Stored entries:

........

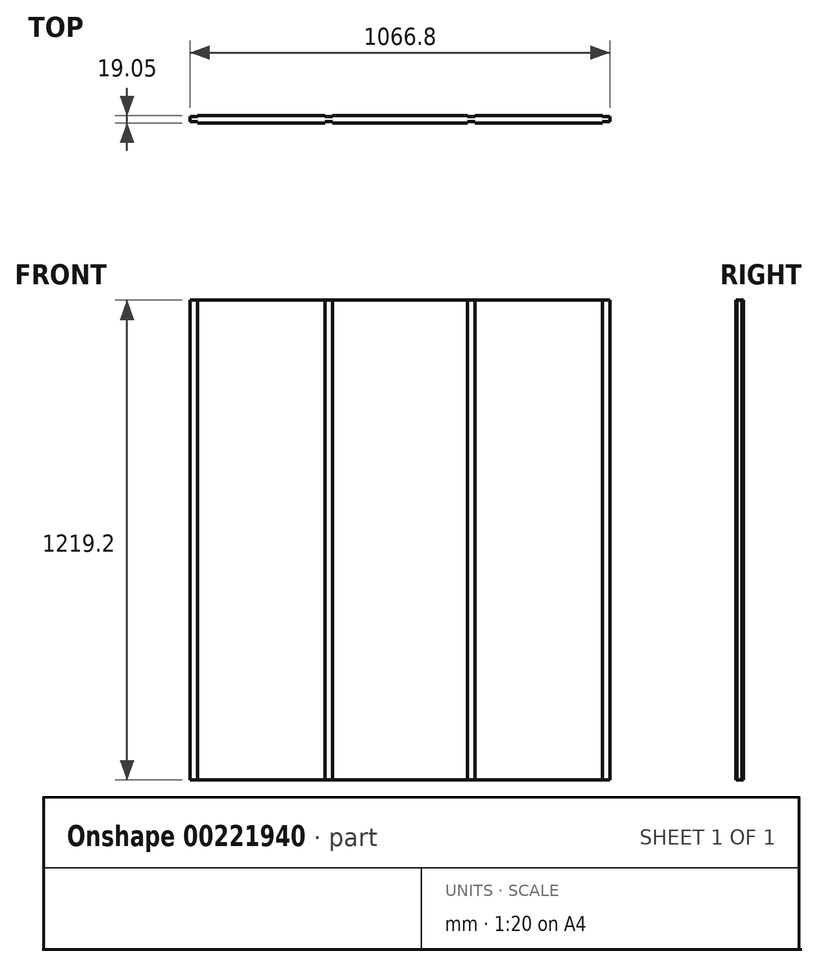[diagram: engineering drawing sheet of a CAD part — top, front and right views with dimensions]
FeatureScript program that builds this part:
annotation { "Feature Type Name" : "Feature", "Feature Type Description" : "" }
export const myFeature = defineFeature(function(context is Context, id is Id, definition is map)
    precondition{}
    {
        {
            var Q0;
            Q0=qCreatedBy(makeId("Front.planeOp"),FACE);
            var sketch = newSketch(context, id + "F0", { "sketchPlane" : qUnion([Q0])});
            skLineSegment(sketch, "E0.bottom", {"start": v(-460.61, 767.77) * mm, "end": v(606.19, 767.77) * mm});
            skLineSegment(sketch, "E0.top", {"start": v(-460.61, -451.43) * mm, "end": v(606.19, -451.43) * mm});
            skLineSegment(sketch, "E0.left", {"start": v(-460.61, 767.77) * mm, "end": v(-460.61, -451.43) * mm});
            skLineSegment(sketch, "E0.right", {"start": v(606.19, 767.77) * mm, "end": v(606.19, -451.43) * mm});
            skLineSegment(sketch, "E1.0", {"start": v(263.29, 767.77) * mm, "end": v(263.29, -451.43) * mm});
            skLineSegment(sketch, "E2.0", {"start": v(244.24, 767.77) * mm, "end": v(244.24, -451.43) * mm});
            skLineSegment(sketch, "E3.0", {"start": v(-117.71, 767.77) * mm, "end": v(-117.71, -451.43) * mm});
            skLineSegment(sketch, "E4.0", {"start": v(-98.66, 767.77) * mm, "end": v(-98.66, -451.43) * mm});
            skLineSegment(sketch, "E5.0", {"start": v(-441.56, 767.77) * mm, "end": v(-441.56, -451.43) * mm});
            skLineSegment(sketch, "E6.0", {"start": v(587.14, 767.77) * mm, "end": v(587.14, -451.43) * mm});
            skSolve(sketch);
        }
        {
            var Q0;
            Q0 = qSketchRegion(id + "F0", true);
            extrude(context, id + "F1", {"entities" : qUnion([Q0]), "depth" : 19.05 * mm});
        }
        {
            var Q0;
            {var subQ0=sQuery(id+"F0.wireOp",EDGE,"E0.right");Q0=makeQuery(id+"F0.imprint","IMPRINT",FACE,{"disambiguationData":[TD([[makeQuery(id+"F0.imprint","IMPRINT",EDGE,{"derivedFrom":subQ0}),-1.0]])]});}
            var Q1;
            {var subQ0=sQuery(id+"F0.wireOp",EDGE,"E0.left");Q1=makeQuery(id+"F0.imprint","IMPRINT",FACE,{"disambiguationData":[TD([[makeQuery(id+"F0.imprint","IMPRINT",EDGE,{"derivedFrom":subQ0}),1.0]])]});}
            var Q2;
            {var subQ0=sQuery(id+"F0.wireOp",EDGE,"E1.0");Q2=makeQuery(id+"F0.imprint","IMPRINT",FACE,{"disambiguationData":[TD([[makeQuery(id+"F0.imprint","IMPRINT",EDGE,{"derivedFrom":subQ0}),-1.0]])]});}
            var Q3;
            {var subQ0=sQuery(id+"F0.wireOp",EDGE,"E3.0");Q3=makeQuery(id+"F0.imprint","IMPRINT",FACE,{"disambiguationData":[TD([[makeQuery(id+"F0.imprint","IMPRINT",EDGE,{"derivedFrom":subQ0}),1.0]])]});}
            extrude(context, id + "F2", {"entities" : qUnion([Q0, Q1, Q2, Q3]), "operationType" : NewBodyOperationType.REMOVE, "depth" : 3.17 * mm});
        }
        {
            var Q0;
            Q0=makeQuery(id+"F1.opExtrude","CAP_FACE",FACE,{"disambiguationData":[OSD([sQuery(id+"F0.wireOp",EDGE,"E0.bottom"),sQuery(id+"F0.wireOp",EDGE,"E0.top"),sQuery(id+"F0.wireOp",EDGE,"E0.left"),sQuery(id+"F0.wireOp",EDGE,"E0.right")])],"isStart":false});
            var sketch = newSketch(context, id + "F3", { "sketchPlane" : qUnion([Q0])});
            skLineSegment(sketch, "E7.0", {"start": v(-441.56, 767.77) * mm, "end": v(-441.56, -451.43) * mm});
            skLineSegment(sketch, "E8.0", {"start": v(-117.71, 767.77) * mm, "end": v(-117.71, -451.43) * mm});
            skLineSegment(sketch, "E9.0", {"start": v(-98.66, 767.77) * mm, "end": v(-98.66, -451.43) * mm});
            skLineSegment(sketch, "E10.0", {"start": v(263.29, 767.77) * mm, "end": v(263.29, -451.43) * mm});
            skLineSegment(sketch, "E11.0", {"start": v(244.24, 767.77) * mm, "end": v(244.24, -451.43) * mm});
            skLineSegment(sketch, "E12.0", {"start": v(587.14, 767.77) * mm, "end": v(587.14, -451.43) * mm});
            skSolve(sketch);
        }
        {
            var Q0;
            {var subQ0=sQuery(id+"F3.wireOp",EDGE,"E12.0");Q0=makeQuery(id+"F3.imprint","IMPRINT",FACE,{"disambiguationData":[TD([[makeQuery(id+"F3.imprint","IMPRINT",EDGE,{"derivedFrom":subQ0}),1.0]])]});}
            var Q1;
            {var subQ0=sQuery(id+"F3.wireOp",EDGE,"E7.0");Q1=makeQuery(id+"F3.imprint","IMPRINT",FACE,{"disambiguationData":[TD([[makeQuery(id+"F3.imprint","IMPRINT",EDGE,{"derivedFrom":subQ0}),-1.0]])]});}
            var Q2;
            {var subQ0=sQuery(id+"F3.wireOp",EDGE,"E8.0");Q2=makeQuery(id+"F3.imprint","IMPRINT",FACE,{"disambiguationData":[TD([[makeQuery(id+"F3.imprint","IMPRINT",EDGE,{"derivedFrom":subQ0}),1.0]])]});}
            var Q3;
            {var subQ0=sQuery(id+"F3.wireOp",EDGE,"E10.0");Q3=makeQuery(id+"F3.imprint","IMPRINT",FACE,{"disambiguationData":[TD([[makeQuery(id+"F3.imprint","IMPRINT",EDGE,{"derivedFrom":subQ0}),-1.0]])]});}
            extrude(context, id + "F4", {"entities" : qUnion([Q0, Q1, Q2, Q3]), "operationType" : NewBodyOperationType.REMOVE, "oppositeDirection" : true, "depth" : 3.17 * mm});
        }
    });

........

◆ **What needs to be done**: Show each line of the material above that contains the string "sketchPlane", matching uppercase and lowercase letters exactly.

◆ **Reply to the exercise**:
            var sketch = newSketch(context, id + "F0", { "sketchPlane" : qUnion([Q0])});
            var sketch = newSketch(context, id + "F3", { "sketchPlane" : qUnion([Q0])});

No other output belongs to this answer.